## Problem requirements
Reproduce every one of the following rows verbatim, keeping their original order.

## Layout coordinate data
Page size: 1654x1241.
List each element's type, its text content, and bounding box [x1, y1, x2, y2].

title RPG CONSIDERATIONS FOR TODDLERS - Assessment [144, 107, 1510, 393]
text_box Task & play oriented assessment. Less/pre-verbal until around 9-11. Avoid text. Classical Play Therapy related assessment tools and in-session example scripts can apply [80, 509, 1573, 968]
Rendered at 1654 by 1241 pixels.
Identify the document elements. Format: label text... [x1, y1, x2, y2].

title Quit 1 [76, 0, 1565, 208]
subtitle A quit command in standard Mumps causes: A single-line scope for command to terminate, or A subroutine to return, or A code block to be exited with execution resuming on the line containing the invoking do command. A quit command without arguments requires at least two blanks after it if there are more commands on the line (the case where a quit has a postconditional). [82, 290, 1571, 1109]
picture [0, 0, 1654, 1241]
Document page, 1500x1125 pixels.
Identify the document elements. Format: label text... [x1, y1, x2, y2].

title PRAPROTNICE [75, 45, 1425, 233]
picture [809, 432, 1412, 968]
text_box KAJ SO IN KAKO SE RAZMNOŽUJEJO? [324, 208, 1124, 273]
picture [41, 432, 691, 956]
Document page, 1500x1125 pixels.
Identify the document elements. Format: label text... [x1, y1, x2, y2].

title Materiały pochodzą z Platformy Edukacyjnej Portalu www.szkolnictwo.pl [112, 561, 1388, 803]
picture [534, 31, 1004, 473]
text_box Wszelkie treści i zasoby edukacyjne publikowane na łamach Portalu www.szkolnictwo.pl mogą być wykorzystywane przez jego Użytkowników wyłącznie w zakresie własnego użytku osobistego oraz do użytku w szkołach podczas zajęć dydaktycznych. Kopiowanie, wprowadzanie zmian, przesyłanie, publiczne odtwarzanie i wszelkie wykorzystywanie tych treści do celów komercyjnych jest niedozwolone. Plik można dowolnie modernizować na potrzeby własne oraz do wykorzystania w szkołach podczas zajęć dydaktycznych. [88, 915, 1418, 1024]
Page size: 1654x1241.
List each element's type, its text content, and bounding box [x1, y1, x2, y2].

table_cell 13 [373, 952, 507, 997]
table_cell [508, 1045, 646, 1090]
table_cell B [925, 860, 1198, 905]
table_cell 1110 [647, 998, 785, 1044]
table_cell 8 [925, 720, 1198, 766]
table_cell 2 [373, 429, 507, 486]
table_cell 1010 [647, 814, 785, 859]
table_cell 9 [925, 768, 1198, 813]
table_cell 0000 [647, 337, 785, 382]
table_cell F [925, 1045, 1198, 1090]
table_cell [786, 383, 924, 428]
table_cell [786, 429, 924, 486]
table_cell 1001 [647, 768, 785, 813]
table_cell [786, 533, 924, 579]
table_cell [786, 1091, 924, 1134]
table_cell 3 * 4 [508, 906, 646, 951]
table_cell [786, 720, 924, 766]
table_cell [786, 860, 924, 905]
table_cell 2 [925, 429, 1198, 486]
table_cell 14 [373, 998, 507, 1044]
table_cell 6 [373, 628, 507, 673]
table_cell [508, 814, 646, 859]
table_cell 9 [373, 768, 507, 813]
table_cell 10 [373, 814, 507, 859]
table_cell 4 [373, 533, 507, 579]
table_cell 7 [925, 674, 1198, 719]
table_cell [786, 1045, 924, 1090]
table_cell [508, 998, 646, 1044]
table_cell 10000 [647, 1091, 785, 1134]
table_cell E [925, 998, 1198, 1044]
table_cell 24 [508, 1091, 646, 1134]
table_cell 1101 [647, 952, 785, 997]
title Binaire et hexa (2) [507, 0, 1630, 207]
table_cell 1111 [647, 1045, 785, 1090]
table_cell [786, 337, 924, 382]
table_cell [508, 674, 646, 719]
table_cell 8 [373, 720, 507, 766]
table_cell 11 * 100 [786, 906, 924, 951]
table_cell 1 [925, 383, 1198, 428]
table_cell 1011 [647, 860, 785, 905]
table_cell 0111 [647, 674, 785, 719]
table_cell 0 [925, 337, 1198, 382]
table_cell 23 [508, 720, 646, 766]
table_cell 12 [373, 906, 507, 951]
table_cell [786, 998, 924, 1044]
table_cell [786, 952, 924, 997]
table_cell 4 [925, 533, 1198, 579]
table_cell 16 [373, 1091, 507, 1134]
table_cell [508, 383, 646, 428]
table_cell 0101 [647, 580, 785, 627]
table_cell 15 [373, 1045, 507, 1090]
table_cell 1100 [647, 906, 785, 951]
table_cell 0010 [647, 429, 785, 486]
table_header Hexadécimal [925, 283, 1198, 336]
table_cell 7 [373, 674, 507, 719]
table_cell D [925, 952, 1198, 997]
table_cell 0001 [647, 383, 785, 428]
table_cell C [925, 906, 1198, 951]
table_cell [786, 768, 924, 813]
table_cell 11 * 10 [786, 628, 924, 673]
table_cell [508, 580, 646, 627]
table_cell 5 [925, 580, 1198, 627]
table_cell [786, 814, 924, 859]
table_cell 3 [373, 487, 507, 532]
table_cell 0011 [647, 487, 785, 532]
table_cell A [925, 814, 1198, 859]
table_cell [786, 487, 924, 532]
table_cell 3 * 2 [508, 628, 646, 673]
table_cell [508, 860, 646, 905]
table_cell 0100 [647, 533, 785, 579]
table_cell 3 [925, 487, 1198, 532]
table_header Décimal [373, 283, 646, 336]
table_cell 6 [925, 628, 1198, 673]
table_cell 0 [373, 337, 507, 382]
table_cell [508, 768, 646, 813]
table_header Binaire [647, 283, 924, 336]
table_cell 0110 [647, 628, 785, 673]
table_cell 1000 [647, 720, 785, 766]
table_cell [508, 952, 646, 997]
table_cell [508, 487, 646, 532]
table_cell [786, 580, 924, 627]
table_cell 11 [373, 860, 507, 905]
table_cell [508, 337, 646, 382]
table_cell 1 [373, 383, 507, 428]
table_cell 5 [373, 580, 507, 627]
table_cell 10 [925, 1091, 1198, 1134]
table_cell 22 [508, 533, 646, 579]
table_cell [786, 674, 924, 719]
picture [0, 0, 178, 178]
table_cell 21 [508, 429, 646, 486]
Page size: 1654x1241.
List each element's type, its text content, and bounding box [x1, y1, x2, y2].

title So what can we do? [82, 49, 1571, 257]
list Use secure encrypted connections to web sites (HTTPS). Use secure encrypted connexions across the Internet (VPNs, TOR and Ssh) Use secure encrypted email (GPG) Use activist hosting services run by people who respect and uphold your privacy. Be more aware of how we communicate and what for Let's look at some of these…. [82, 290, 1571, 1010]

## Output of the task
Page size: 1654x1241.
List each element's type, its text content, and bounding box [x1, y1, x2, y2].

title RPG CONSIDERATIONS FOR TODDLERS - Assessment [144, 107, 1510, 393]
text_box Task & play oriented assessment. Less/pre-verbal until around 9-11. Avoid text. Classical Play Therapy related assessment tools and in-session example scripts can apply [80, 509, 1573, 968]
Rendered at 1654 by 1241 pixels.
Identify the document elements. Format: label text... [x1, y1, x2, y2].

title Quit 1 [76, 0, 1565, 208]
subtitle A quit command in standard Mumps causes: A single-line scope for command to terminate, or A subroutine to return, or A code block to be exited with execution resuming on the line containing the invoking do command. A quit command without arguments requires at least two blanks after it if there are more commands on the line (the case where a quit has a postconditional). [82, 290, 1571, 1109]
picture [0, 0, 1654, 1241]
Document page, 1500x1125 pixels.
Identify the document elements. Format: label text... [x1, y1, x2, y2].

title PRAPROTNICE [75, 45, 1425, 233]
picture [809, 432, 1412, 968]
text_box KAJ SO IN KAKO SE RAZMNOŽUJEJO? [324, 208, 1124, 273]
picture [41, 432, 691, 956]
Document page, 1500x1125 pixels.
Identify the document elements. Format: label text... [x1, y1, x2, y2].

title Materiały pochodzą z Platformy Edukacyjnej Portalu www.szkolnictwo.pl [112, 561, 1388, 803]
picture [534, 31, 1004, 473]
text_box Wszelkie treści i zasoby edukacyjne publikowane na łamach Portalu www.szkolnictwo.pl mogą być wykorzystywane przez jego Użytkowników wyłącznie w zakresie własnego użytku osobistego oraz do użytku w szkołach podczas zajęć dydaktycznych. Kopiowanie, wprowadzanie zmian, przesyłanie, publiczne odtwarzanie i wszelkie wykorzystywanie tych treści do celów komercyjnych jest niedozwolone. Plik można dowolnie modernizować na potrzeby własne oraz do wykorzystania w szkołach podczas zajęć dydaktycznych. [88, 915, 1418, 1024]
Page size: 1654x1241.
List each element's type, its text content, and bounding box [x1, y1, x2, y2].

table_cell 13 [373, 952, 507, 997]
table_cell [508, 1045, 646, 1090]
table_cell B [925, 860, 1198, 905]
table_cell 1110 [647, 998, 785, 1044]
table_cell 8 [925, 720, 1198, 766]
table_cell 2 [373, 429, 507, 486]
table_cell 1010 [647, 814, 785, 859]
table_cell 9 [925, 768, 1198, 813]
table_cell 0000 [647, 337, 785, 382]
table_cell F [925, 1045, 1198, 1090]
table_cell [786, 383, 924, 428]
table_cell [786, 429, 924, 486]
table_cell 1001 [647, 768, 785, 813]
table_cell [786, 533, 924, 579]
table_cell [786, 1091, 924, 1134]
table_cell 3 * 4 [508, 906, 646, 951]
table_cell [786, 720, 924, 766]
table_cell [786, 860, 924, 905]
table_cell 2 [925, 429, 1198, 486]
table_cell 14 [373, 998, 507, 1044]
table_cell 6 [373, 628, 507, 673]
table_cell [508, 814, 646, 859]
table_cell 9 [373, 768, 507, 813]
table_cell 10 [373, 814, 507, 859]
table_cell 4 [373, 533, 507, 579]
table_cell 7 [925, 674, 1198, 719]
table_cell [786, 1045, 924, 1090]
table_cell [508, 998, 646, 1044]
table_cell 10000 [647, 1091, 785, 1134]
table_cell E [925, 998, 1198, 1044]
table_cell 24 [508, 1091, 646, 1134]
table_cell 1101 [647, 952, 785, 997]
title Binaire et hexa (2) [507, 0, 1630, 207]
table_cell 1111 [647, 1045, 785, 1090]
table_cell [786, 337, 924, 382]
table_cell [508, 674, 646, 719]
table_cell 8 [373, 720, 507, 766]
table_cell 11 * 100 [786, 906, 924, 951]
table_cell 1 [925, 383, 1198, 428]
table_cell 1011 [647, 860, 785, 905]
table_cell 0111 [647, 674, 785, 719]
table_cell 0 [925, 337, 1198, 382]
table_cell 23 [508, 720, 646, 766]
table_cell 12 [373, 906, 507, 951]
table_cell [786, 998, 924, 1044]
table_cell [786, 952, 924, 997]
table_cell 4 [925, 533, 1198, 579]
table_cell 16 [373, 1091, 507, 1134]
table_cell [508, 383, 646, 428]
table_cell 0101 [647, 580, 785, 627]
table_cell 15 [373, 1045, 507, 1090]
table_cell 1100 [647, 906, 785, 951]
table_cell 0010 [647, 429, 785, 486]
table_header Hexadécimal [925, 283, 1198, 336]
table_cell 7 [373, 674, 507, 719]
table_cell D [925, 952, 1198, 997]
table_cell 0001 [647, 383, 785, 428]
table_cell C [925, 906, 1198, 951]
table_cell [786, 768, 924, 813]
table_cell 11 * 10 [786, 628, 924, 673]
table_cell [508, 580, 646, 627]
table_cell 5 [925, 580, 1198, 627]
table_cell [786, 814, 924, 859]
table_cell 3 [373, 487, 507, 532]
table_cell 0011 [647, 487, 785, 532]
table_cell A [925, 814, 1198, 859]
table_cell [786, 487, 924, 532]
table_cell 3 * 2 [508, 628, 646, 673]
table_cell [508, 860, 646, 905]
table_cell 0100 [647, 533, 785, 579]
table_cell 3 [925, 487, 1198, 532]
table_header Décimal [373, 283, 646, 336]
table_cell 6 [925, 628, 1198, 673]
table_cell 0 [373, 337, 507, 382]
table_cell [508, 768, 646, 813]
table_header Binaire [647, 283, 924, 336]
table_cell 0110 [647, 628, 785, 673]
table_cell 1000 [647, 720, 785, 766]
table_cell [508, 952, 646, 997]
table_cell [508, 487, 646, 532]
table_cell [786, 580, 924, 627]
table_cell 11 [373, 860, 507, 905]
table_cell [508, 337, 646, 382]
table_cell 1 [373, 383, 507, 428]
table_cell 5 [373, 580, 507, 627]
table_cell 10 [925, 1091, 1198, 1134]
table_cell 22 [508, 533, 646, 579]
table_cell [786, 674, 924, 719]
picture [0, 0, 178, 178]
table_cell 21 [508, 429, 646, 486]
Page size: 1654x1241.
List each element's type, its text content, and bounding box [x1, y1, x2, y2].

title So what can we do? [82, 49, 1571, 257]
list Use secure encrypted connections to web sites (HTTPS). Use secure encrypted connexions across the Internet (VPNs, TOR and Ssh) Use secure encrypted email (GPG) Use activist hosting services run by people who respect and uphold your privacy. Be more aware of how we communicate and what for Let's look at some of these…. [82, 290, 1571, 1010]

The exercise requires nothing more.